DIRECTIVE: The entries are to be duplicated exactly, with nothing left out.

INFORMATION PROVIDED Start Marker

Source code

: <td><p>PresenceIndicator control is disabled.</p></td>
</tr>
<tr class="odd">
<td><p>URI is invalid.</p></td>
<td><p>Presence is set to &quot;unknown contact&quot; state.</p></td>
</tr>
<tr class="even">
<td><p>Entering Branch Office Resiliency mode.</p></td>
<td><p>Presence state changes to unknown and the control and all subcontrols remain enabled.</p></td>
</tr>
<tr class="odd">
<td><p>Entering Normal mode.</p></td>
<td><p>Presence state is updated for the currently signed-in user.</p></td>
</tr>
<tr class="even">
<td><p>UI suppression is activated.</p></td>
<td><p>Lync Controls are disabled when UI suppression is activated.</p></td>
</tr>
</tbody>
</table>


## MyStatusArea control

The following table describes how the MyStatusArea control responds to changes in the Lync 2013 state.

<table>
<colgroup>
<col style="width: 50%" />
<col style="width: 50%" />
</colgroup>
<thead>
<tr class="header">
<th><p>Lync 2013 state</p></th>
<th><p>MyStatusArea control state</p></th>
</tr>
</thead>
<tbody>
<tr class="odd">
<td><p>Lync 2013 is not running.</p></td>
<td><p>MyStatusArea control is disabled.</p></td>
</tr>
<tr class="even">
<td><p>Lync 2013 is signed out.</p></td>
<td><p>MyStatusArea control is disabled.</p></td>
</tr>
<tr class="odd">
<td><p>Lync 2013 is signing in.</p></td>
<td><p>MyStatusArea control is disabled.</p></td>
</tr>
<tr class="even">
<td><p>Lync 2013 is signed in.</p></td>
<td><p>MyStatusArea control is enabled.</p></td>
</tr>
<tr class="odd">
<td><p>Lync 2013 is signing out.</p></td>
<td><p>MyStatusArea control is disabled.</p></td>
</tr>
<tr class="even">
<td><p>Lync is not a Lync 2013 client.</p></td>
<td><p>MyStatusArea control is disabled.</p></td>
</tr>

INFORMATION PROVIDED End Marker

ANSWER SECTION:
Source code

: <td><p>PresenceIndicator control is disabled.</p></td>
</tr>
<tr class="odd">
<td><p>URI is invalid.</p></td>
<td><p>Presence is set to &quot;unknown contact&quot; state.</p></td>
</tr>
<tr class="even">
<td><p>Entering Branch Office Resiliency mode.</p></td>
<td><p>Presence state changes to unknown and the control and all subcontrols remain enabled.</p></td>
</tr>
<tr class="odd">
<td><p>Entering Normal mode.</p></td>
<td><p>Presence state is updated for the currently signed-in user.</p></td>
</tr>
<tr class="even">
<td><p>UI suppression is activated.</p></td>
<td><p>Lync Controls are disabled when UI suppression is activated.</p></td>
</tr>
</tbody>
</table>


## MyStatusArea control

The following table describes how the MyStatusArea control responds to changes in the Lync 2013 state.

<table>
<colgroup>
<col style="width: 50%" />
<col style="width: 50%" />
</colgroup>
<thead>
<tr class="header">
<th><p>Lync 2013 state</p></th>
<th><p>MyStatusArea control state</p></th>
</tr>
</thead>
<tbody>
<tr class="odd">
<td><p>Lync 2013 is not running.</p></td>
<td><p>MyStatusArea control is disabled.</p></td>
</tr>
<tr class="even">
<td><p>Lync 2013 is signed out.</p></td>
<td><p>MyStatusArea control is disabled.</p></td>
</tr>
<tr class="odd">
<td><p>Lync 2013 is signing in.</p></td>
<td><p>MyStatusArea control is disabled.</p></td>
</tr>
<tr class="even">
<td><p>Lync 2013 is signed in.</p></td>
<td><p>MyStatusArea control is enabled.</p></td>
</tr>
<tr class="odd">
<td><p>Lync 2013 is signing out.</p></td>
<td><p>MyStatusArea control is disabled.</p></td>
</tr>
<tr class="even">
<td><p>Lync is not a Lync 2013 client.</p></td>
<td><p>MyStatusArea control is disabled.</p></td>
</tr>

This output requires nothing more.